Pilots in India are paid an annual starting salary, including flying allowances, of between 1.7 million rupees ($25,000, €22,000) and 3.3 million rupees depending on the airline and the type of aircraft.  That's well above the average starting salary for engineers and managers.

Flying is one of the few professions in India where there is no pay discrimination based on gender. Pilots get paid on the basis of seniority and the number of miles under their belts.

Getting it right

Kohal feels there is something that makes the profession a perfect match for women: "the urge to get it right."

"All women have this innate desire. Whether it's cooking, dressing up, being a good wife or a good mother, women just want to get it right," she said. "And as a pilot you need to get it right all the time."

Bajpai agrees.

"Men are more hard-wired to do risky things and women are not," she said. "Women are very procedural, meticulous and focused."

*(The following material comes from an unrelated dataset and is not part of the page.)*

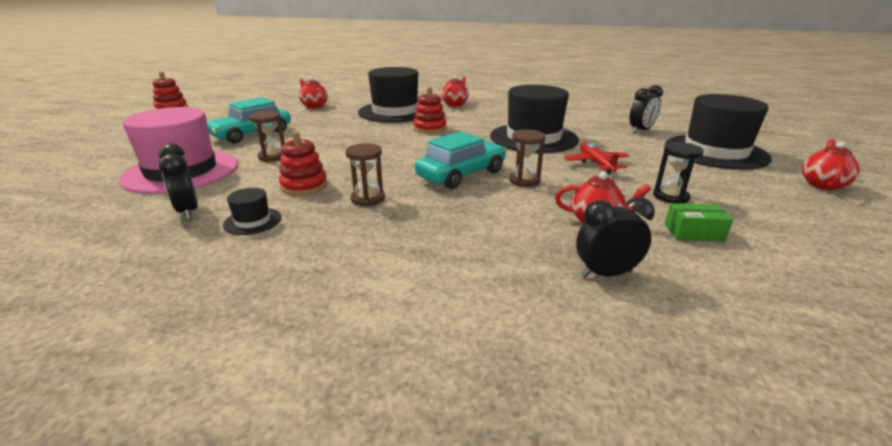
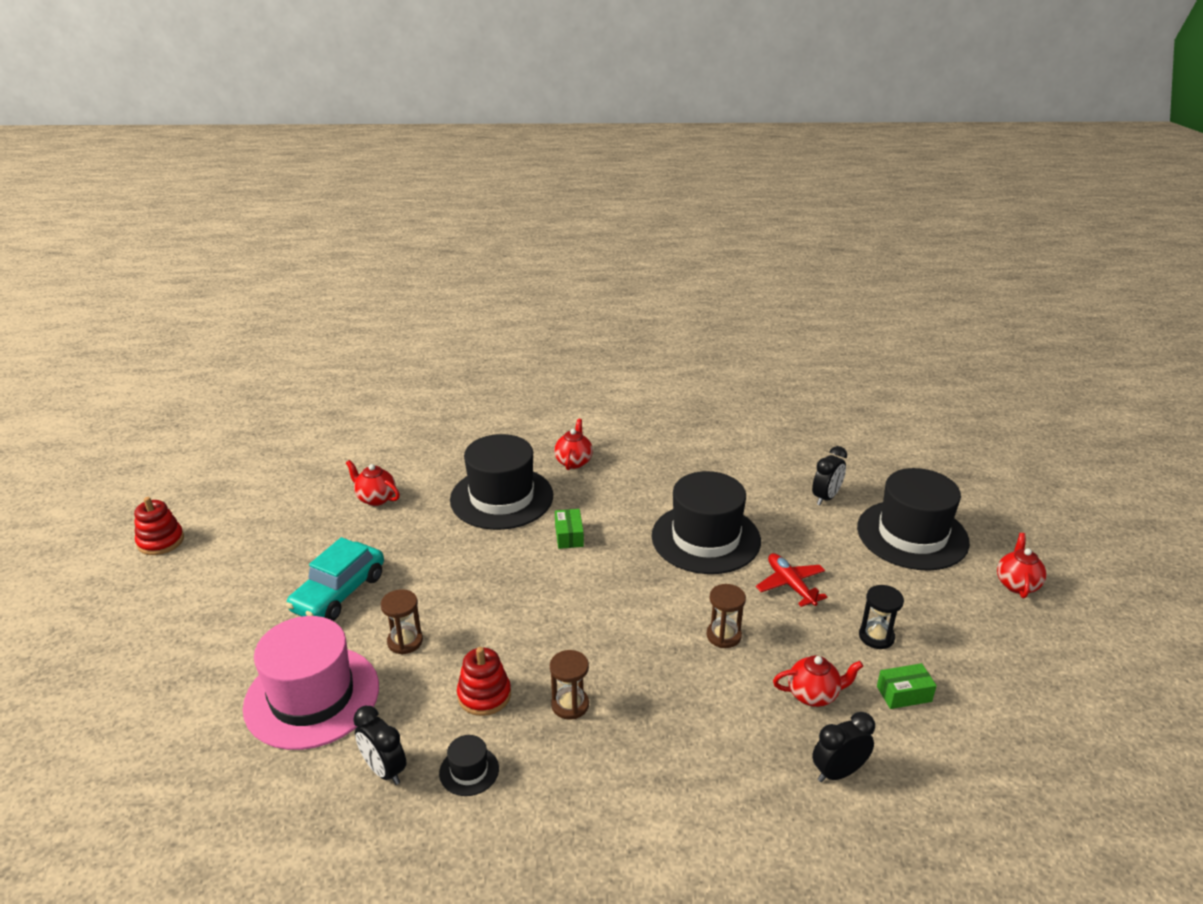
camera: 15 degrees left, 5 degrees up
(430, 128) = (569, 536): red stacking toy -> green box
(461, 174) = (651, 637): turquoise car -> none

Air India pilot Kshamta Bajpai (C) led an all-women crew flight all around the world in 2017

The West trails

The oft-repeated notion that girls dislike machines and hence can't become pilots, the lack of role models and the pressure to have children are some reasons often given for the skewed representation of women in the cockpit globally.

In the US — the world's largest aviation market — a little over 4 percent of the pilots are women.

Kathy McCullough, a retired Boeing 747 captain from US, feels the US carriers, could learn from Indian airlines, which are increasingly accommodating pilots balancing new motherhood.

"My pilot friends in India tell me they all have families," McCullough told DW. "But the US airlines don't make any adjustments for new mothers. This is not a job where a nursing mother can return to work just six weeks after giving birth."

"Old-school men want to maintain the status quo. Most of the men in power in the US aviation sector are from the military and they want to keep it a boys' club," she said.

German flagship carrier Lufthansa Airline has 7 percent female pilots. The airline says having more women in the cockpit is one of its central human resource goals.

"However, fewer women than men still apply to become pilots," Anne Schafmeister, a Lufthansa spokeswoman, told DW.

The company is running several social media campaigns to attract more female applicants.

The prospects seem promising: 15 percent of the prospective pilots in the current batch at the European Flight Academy, which trains pilots for all Lufthansa Group airlines, are female.